--- Reading passage ---
SCOTUS to decide if domestic abusers can own guns

United States Supreme Court Building

Commentary from Michigan Public Health researcher and professor April Zeoli

Associate Professor of Health Management and Policy; Policy Core Director at the U-M Institute for Firearm Injury Prevention

The University of Michigan's April Zeoli, one of the nation's leading researchers on firearms and domestic violence, can discuss the U.S. Supreme Court's impending decision on United States v. Rahimi, a ruling that will either nullify or preserve laws that allow courts to grant restraining orders that prevent domestic abusers from possessing a firearm.
 
Zeoli is director of the policy core at U-M's Institute for Firearm Injury Prevention and an associate professor of Health Management and Policy at the School of Public Health.
--- Record list ---
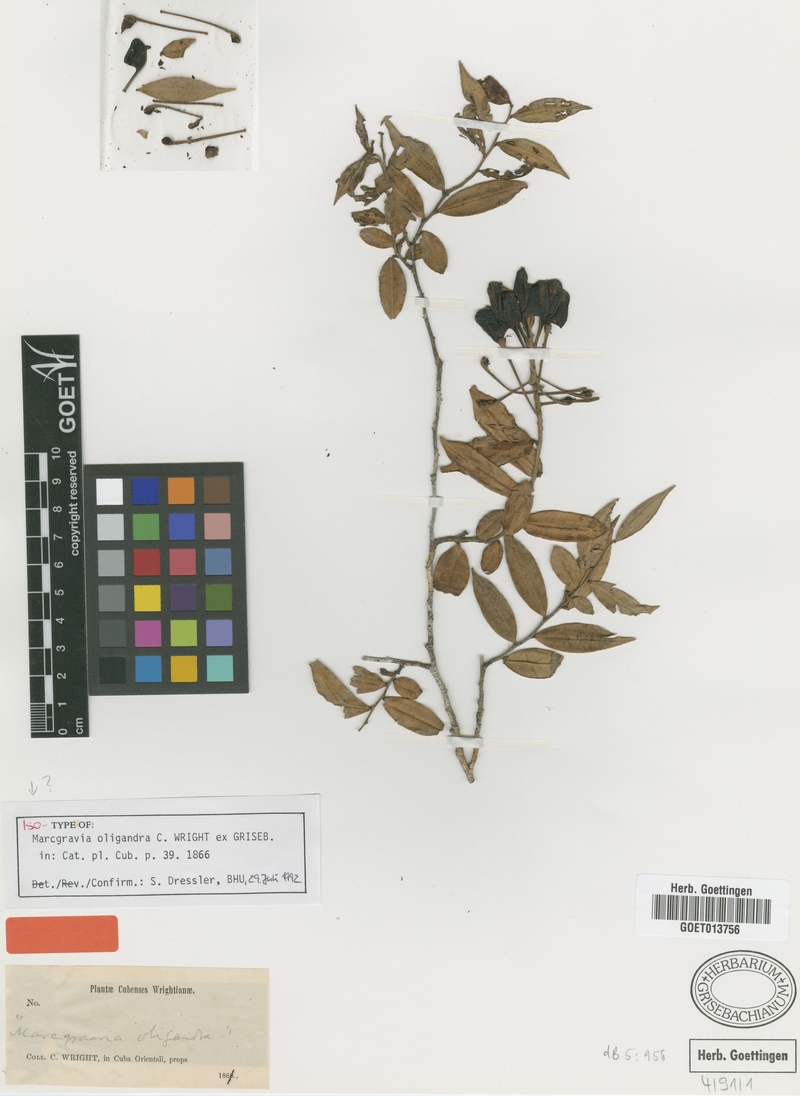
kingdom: Plantae
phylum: Tracheophyta
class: Magnoliopsida
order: Ericales
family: Marcgraviaceae
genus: Marcgravia
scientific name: Marcgravia oligandra
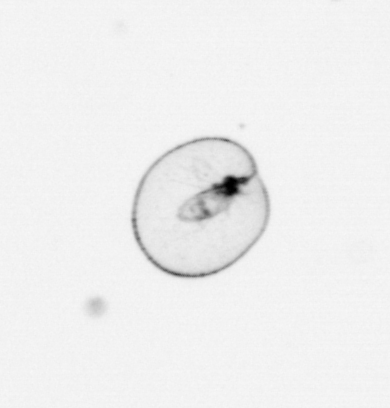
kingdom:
---
*What this exercise asks:*
A: Please list every name the text on the Rahimi case uses for the Supreme Court, each form once.
B: Continue the text on the Rahimi case and April Zeoli from its last sentence.

*Answers below:*
A: SCOTUS; United States Supreme Court; U.S. Supreme Court

B:
The Supreme Court decision will overturn or uphold a U.S. circuit court ruling that sided with Zackey Rahimi, a Texas resident who claims a federal law temporarily prohibiting him from having a gun while under a domestic violence restraining order violated his Second Amendment right to bear arms.
 
Rahimi's right to have a firearm was suspended after he assaulted his then-girlfriend and mother of his child in 2020, and shot at a witness who tried to intervene in the assault. He was later charged with violating the order when police found him in illegal possession of guns while investigating a string of shootings over two months, shootings police say Rahimi committed. He is jailed in Texas.
 
"The research suggests that laws imposing firearm restrictions on people under domestic violence restraining orders are associated with a reduction in intimate partner homicide. A ruling that these laws are unconstitutional would allow domestic abusers to keep their firearms and buy more, if they want, and put more lives at risk," said Zeoli, whose research revolves around policy interventions to prevent firearms deaths by intimate partners, as well as red flag laws and other firearms safety interventions to prevent firearm injuries, homicides and suicides.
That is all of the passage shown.